1. The circulating market value and total market value should be low.

The total market value of the public chain should be less than 50 million, and the dapp protocol should be less than 5 million. It is easy to understand that the circulating market value should be low. If the market value is too high, there will not be enough room for growth, so the lower the better.

Why must the total market value be low? That is because the tokens will be released slowly in the next 1-2 years. If the total market value is too high, it means that the project owner (dealer) can get rich by directly selling the tokens without having to pull the price. In other words, even if the price drops 10 times, there will still be high prices and profits.

2. The track ceiling should be high.

At least the valuation in a big bull market should reach more than 1 billion US dollars. If it is a meme coin, you can refer to dog coin, if it is a public chain, you can refer to ETH SOL MATIC, if it is a dapp or other protocol, you can refer to uni aave LDO, etc.

3. New narrative, don’t participate in tracks that are too unpopular.

It is best to solve practical problems. The new narrative must be long-term value discovery, not short-term cyclical hype. For example, the current AI GPU computing power narrative, a safer, faster and more decentralized public chain, and infrastructure across several tracks such as the Metaverse Chain Games AR.

4. The hundred-fold black horse coin must be in a place where no one cares about it.

Because the coins known to the whole network basically opened high (ICP) or had normal valuations (ARB), do you think their unit prices can increase 100 times? When the market opened, the total market value was tens of billions or hundreds of billions. Let alone a 100-fold increase, even if it increased 10 times, it would catch up with ETH and BTC.

5. The liquidity of early 100x coins was generally very poor, and they were usually on the chain or in small exchanges.

Therefore, when many novices see others recommending early coins, they do not study the value and keep saying that they do not want to go to small exchanges, which are too similar to local exchanges and too troublesome to buy. They do not even have apps and do not participate. These are all superficial phenomena and do not see the essence of value.

6. The best time to launch the token is at the end of a bull market or the beginning of a bear market.

When researching or buying, it is best to have a 6-12 month launch and wash period, and a circulation rate greater than 50%. KAS was launched in May 2022, and has been in a deep wash period of about 6 months. The highest increase this year is more than 100 times.

PPI was launched in May 2022. It started to surge after 9 months of deep cleaning.

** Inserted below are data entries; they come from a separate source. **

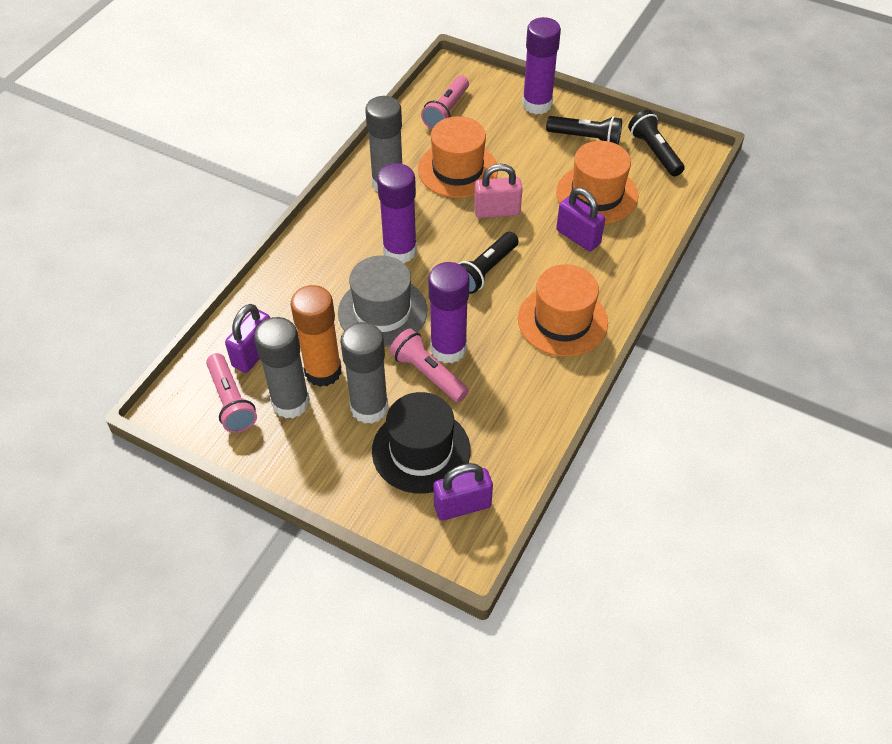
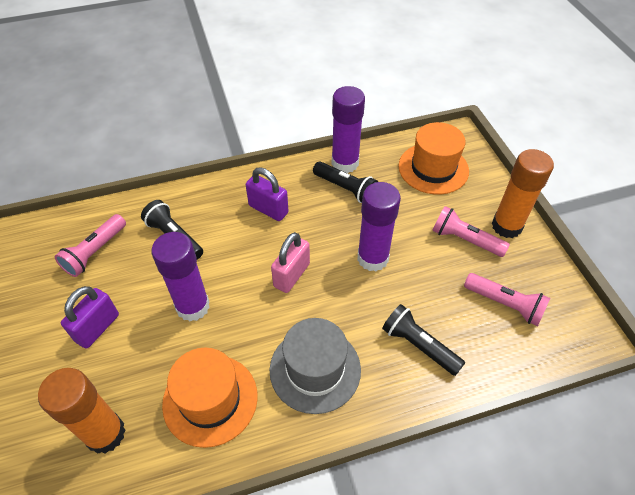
black hat: 1 -> 0
grey glue stick: 3 -> 0
orange glue stick: 1 -> 2
orange hat: 3 -> 2
purple padlock: 3 -> 2

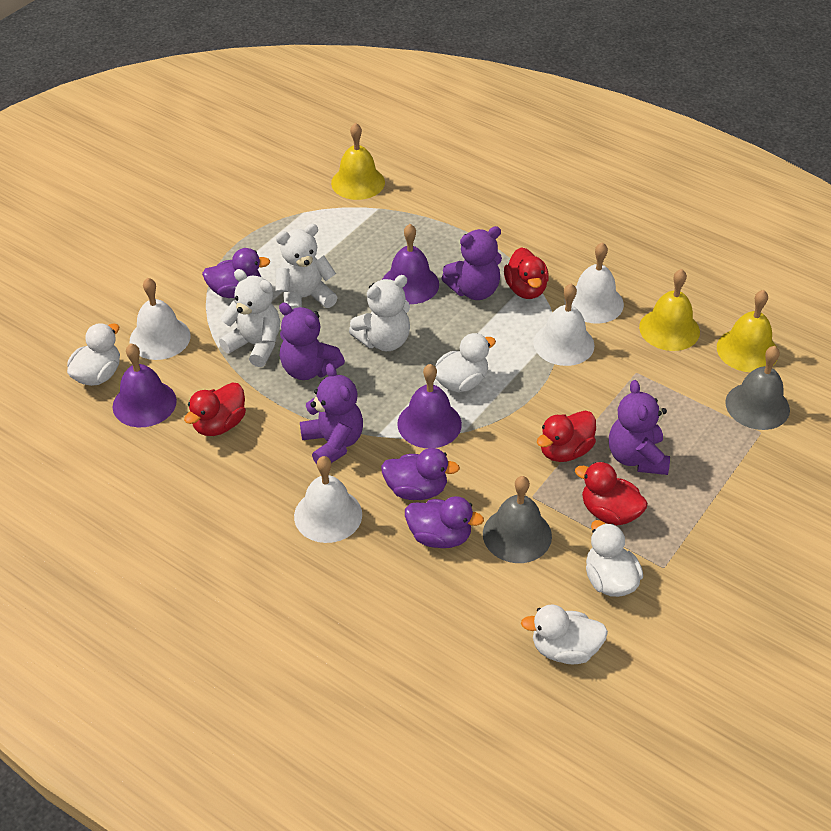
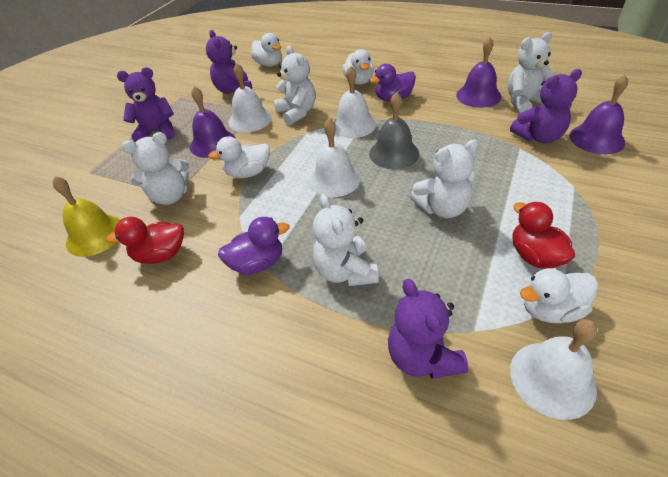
grey bell: 2 -> 1
purple duck: 3 -> 2
red duck: 4 -> 2
white teddy bear: 3 -> 5
yellow bell: 3 -> 1

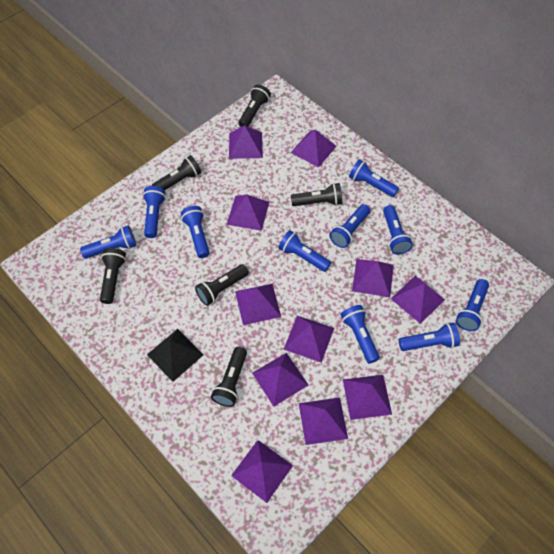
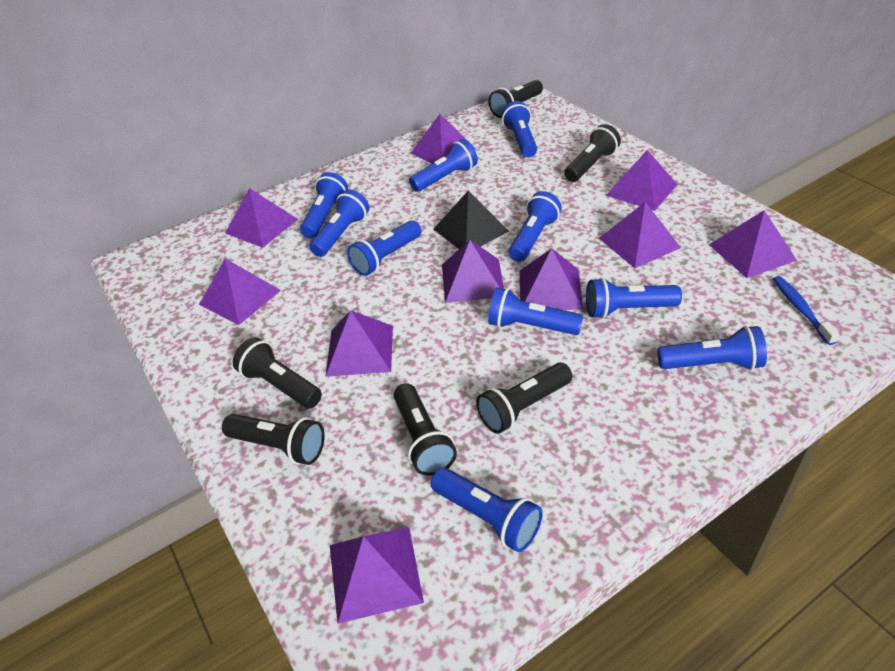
blue toothbrush: 0 -> 1
purple pyramid: 11 -> 10

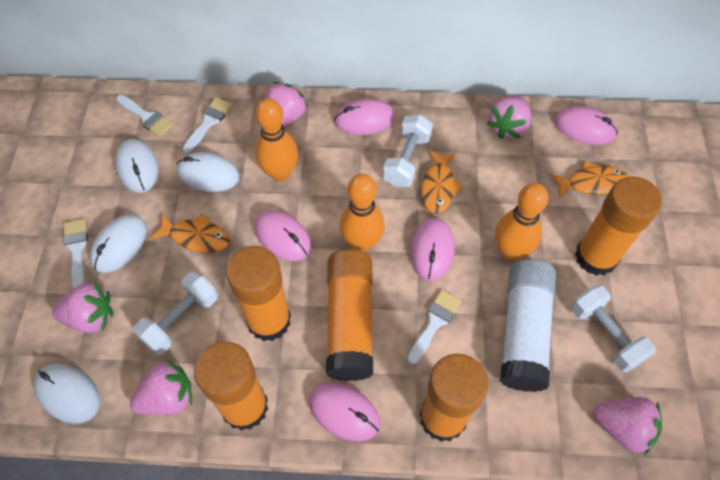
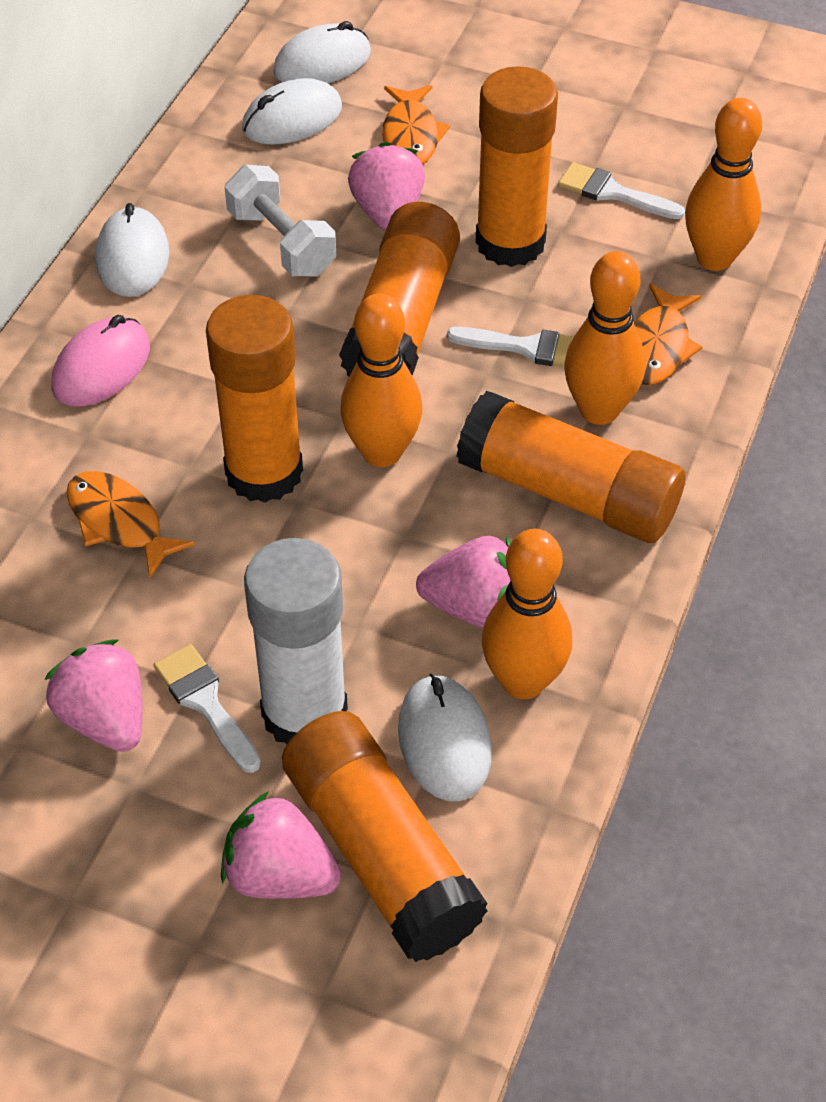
orange bowling pin: 3 -> 4
pink mouse: 5 -> 1
pink strawberry: 5 -> 4
white brush: 4 -> 3
white dumbbell: 3 -> 1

The current circulation rate is around 60%. The highest increase this year is about 50 times.

7. The unit price is low, and there should be more zeros after the decimal point.

If the unit price goes up to several hundred or several thousand U, more than 80% of the investors will be scared away. Especially in a bull market, those who rush in are all new investors who only look at the unit price and do not understand the market value.

The unit price of meme coins and public chain coins is very low at the beginning, and 3-5 zeros are normal.

8. It is best to use a public chain or a head protocol on a public chain.

The best way to make money in the cryptocurrency world is through public chains. In the 21st year of the bull market, more than 10 public chain coins have grown 100 times, including Sol Matic, Avax, Sol FTM, each with its own advantages. There are also many head protocols, such as Uni, Aave, Cake, XVS, etc.

9. The founder, team background, investment institution, and financing amount must be reliable.

It is best if the founder is a famous person in the cryptocurrency circle, such as the Ethereum core team. For example, the founder of KAS is God Y, and the founder of ROSE is Professor Song.

Having a well-known institution participate in the investment is equivalent to having an additional endorsement. The amount of financing and project valuation are also very important. Good public chain projects are generally valued at billions.

10. Those who violate the logic of value investing are not allowed to participate.

What does it mean to violate the logic of value investment? For example, if AMPL is stable, and there is a deflationary token on arb before, the more you hold the coin, the less you will have.

Whenever you see this, no matter how innovative it is, don't participate. In the end, it will be a mess and you will be cut off completely. AMPL cut off many big Vs. If you think you are a natural fast runner, then ignore what I said.

11. Try not to participate in old coins unless there is a very strong new narrative.

For example, this round of RNDR CFX are all old coins, but their narratives are very good and perfectly fit the main theme of this new round of bull market.

The former covers several hot spots in the AI ​​GPU NFT blockchain game AR VR metaverse, and its basic settings are difficult to be eliminated.

The latter is a better, faster and more secure public chain, and it is backed by national government resources.

In addition, Hong Kong is going to become the core of the new round of WEB3.0, making CFX the core target of Hong Kong's hot spots. Putting aside the Hong Kong hot spots, it is also a better public chain, and it also has its own ecology and value.

12. Choose Long Yi on the track, and try not to choose the ones behind.